§ Task prompt
Using the records below, quote only the span that opens with the line containing "Перепад давления" and closes with the line containing "51. Теплогенераторы", exactly and inclusively.

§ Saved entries

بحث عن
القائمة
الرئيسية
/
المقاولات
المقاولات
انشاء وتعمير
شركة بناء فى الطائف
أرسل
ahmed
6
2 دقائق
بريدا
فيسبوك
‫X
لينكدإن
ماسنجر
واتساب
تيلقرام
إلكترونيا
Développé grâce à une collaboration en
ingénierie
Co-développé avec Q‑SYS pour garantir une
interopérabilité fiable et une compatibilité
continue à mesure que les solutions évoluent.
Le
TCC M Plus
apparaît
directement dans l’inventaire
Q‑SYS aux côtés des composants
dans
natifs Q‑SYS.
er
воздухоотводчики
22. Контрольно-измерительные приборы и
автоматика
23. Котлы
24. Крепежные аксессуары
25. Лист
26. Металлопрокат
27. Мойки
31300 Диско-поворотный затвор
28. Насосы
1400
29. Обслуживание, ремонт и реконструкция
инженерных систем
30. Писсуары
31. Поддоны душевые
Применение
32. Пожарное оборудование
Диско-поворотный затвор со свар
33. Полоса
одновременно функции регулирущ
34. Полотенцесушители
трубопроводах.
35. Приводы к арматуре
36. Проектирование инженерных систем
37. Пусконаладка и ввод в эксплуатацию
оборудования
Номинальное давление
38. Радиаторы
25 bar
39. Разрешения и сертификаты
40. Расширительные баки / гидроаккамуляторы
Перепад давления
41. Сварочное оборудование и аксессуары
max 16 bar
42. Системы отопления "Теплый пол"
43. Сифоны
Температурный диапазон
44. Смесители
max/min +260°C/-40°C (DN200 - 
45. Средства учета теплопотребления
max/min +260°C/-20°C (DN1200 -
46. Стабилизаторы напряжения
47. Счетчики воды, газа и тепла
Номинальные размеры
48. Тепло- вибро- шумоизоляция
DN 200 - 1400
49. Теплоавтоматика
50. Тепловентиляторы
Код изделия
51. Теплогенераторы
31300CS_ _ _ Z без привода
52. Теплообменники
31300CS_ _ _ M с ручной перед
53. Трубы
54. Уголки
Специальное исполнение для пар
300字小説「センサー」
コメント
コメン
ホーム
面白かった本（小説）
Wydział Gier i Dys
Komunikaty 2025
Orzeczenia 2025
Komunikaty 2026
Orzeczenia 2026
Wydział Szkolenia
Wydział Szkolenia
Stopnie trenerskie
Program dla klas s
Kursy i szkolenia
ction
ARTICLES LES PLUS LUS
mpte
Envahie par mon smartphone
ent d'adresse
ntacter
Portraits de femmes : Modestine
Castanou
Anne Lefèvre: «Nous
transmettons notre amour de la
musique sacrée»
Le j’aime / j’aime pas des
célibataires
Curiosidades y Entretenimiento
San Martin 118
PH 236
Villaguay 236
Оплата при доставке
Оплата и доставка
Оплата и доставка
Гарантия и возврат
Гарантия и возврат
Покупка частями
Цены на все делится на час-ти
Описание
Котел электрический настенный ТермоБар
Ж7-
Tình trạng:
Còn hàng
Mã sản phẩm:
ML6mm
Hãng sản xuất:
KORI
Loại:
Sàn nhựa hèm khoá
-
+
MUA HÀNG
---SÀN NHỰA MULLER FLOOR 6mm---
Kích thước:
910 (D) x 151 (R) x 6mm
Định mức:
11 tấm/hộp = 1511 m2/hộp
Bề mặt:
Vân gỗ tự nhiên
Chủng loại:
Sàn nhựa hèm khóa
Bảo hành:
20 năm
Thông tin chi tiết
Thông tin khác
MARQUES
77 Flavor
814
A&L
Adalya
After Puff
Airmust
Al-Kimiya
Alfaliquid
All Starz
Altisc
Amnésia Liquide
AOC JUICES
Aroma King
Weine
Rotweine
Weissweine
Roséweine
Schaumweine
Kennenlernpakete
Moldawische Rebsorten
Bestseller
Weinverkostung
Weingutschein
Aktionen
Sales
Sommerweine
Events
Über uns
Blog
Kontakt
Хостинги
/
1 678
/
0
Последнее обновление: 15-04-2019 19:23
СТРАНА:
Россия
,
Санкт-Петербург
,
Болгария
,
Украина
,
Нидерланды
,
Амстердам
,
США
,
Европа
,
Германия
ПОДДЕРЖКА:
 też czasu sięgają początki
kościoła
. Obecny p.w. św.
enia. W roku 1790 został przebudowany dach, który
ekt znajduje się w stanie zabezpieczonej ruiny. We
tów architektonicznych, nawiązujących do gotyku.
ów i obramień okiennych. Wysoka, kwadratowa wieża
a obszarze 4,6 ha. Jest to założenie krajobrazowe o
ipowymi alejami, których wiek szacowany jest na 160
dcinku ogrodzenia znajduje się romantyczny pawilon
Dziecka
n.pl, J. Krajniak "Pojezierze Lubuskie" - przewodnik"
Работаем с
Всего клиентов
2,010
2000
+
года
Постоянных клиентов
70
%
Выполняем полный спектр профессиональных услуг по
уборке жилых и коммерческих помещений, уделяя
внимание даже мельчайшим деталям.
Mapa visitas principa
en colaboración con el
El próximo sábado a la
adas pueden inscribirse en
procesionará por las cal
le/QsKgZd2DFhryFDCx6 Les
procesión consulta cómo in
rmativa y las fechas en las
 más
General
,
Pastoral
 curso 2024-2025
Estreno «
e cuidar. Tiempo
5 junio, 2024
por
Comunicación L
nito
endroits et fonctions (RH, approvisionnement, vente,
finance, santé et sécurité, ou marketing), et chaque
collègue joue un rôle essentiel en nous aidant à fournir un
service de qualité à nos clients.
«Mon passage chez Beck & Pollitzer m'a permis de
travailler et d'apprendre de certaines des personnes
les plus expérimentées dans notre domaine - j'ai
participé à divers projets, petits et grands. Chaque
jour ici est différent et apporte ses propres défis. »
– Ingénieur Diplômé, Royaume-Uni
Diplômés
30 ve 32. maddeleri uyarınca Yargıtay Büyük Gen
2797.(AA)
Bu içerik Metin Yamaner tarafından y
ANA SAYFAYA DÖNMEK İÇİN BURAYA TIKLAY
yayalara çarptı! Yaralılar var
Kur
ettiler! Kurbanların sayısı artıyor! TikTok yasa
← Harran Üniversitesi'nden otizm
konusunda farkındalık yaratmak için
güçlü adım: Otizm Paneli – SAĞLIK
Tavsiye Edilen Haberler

§ Exercise result
Перепад давления
41. Сварочное оборудование и аксессуары
max 16 bar
42. Системы отопления "Теплый пол"
43. Сифоны
Температурный диапазон
44. Смесители
max/min +260°C/-40°C (DN200 - 
45. Средства учета теплопотребления
max/min +260°C/-20°C (DN1200 -
46. Стабилизаторы напряжения
47. Счетчики воды, газа и тепла
Номинальные размеры
48. Тепло- вибро- шумоизоляция
DN 200 - 1400
49. Теплоавтоматика
50. Тепловентиляторы
Код изделия
51. Теплогенераторы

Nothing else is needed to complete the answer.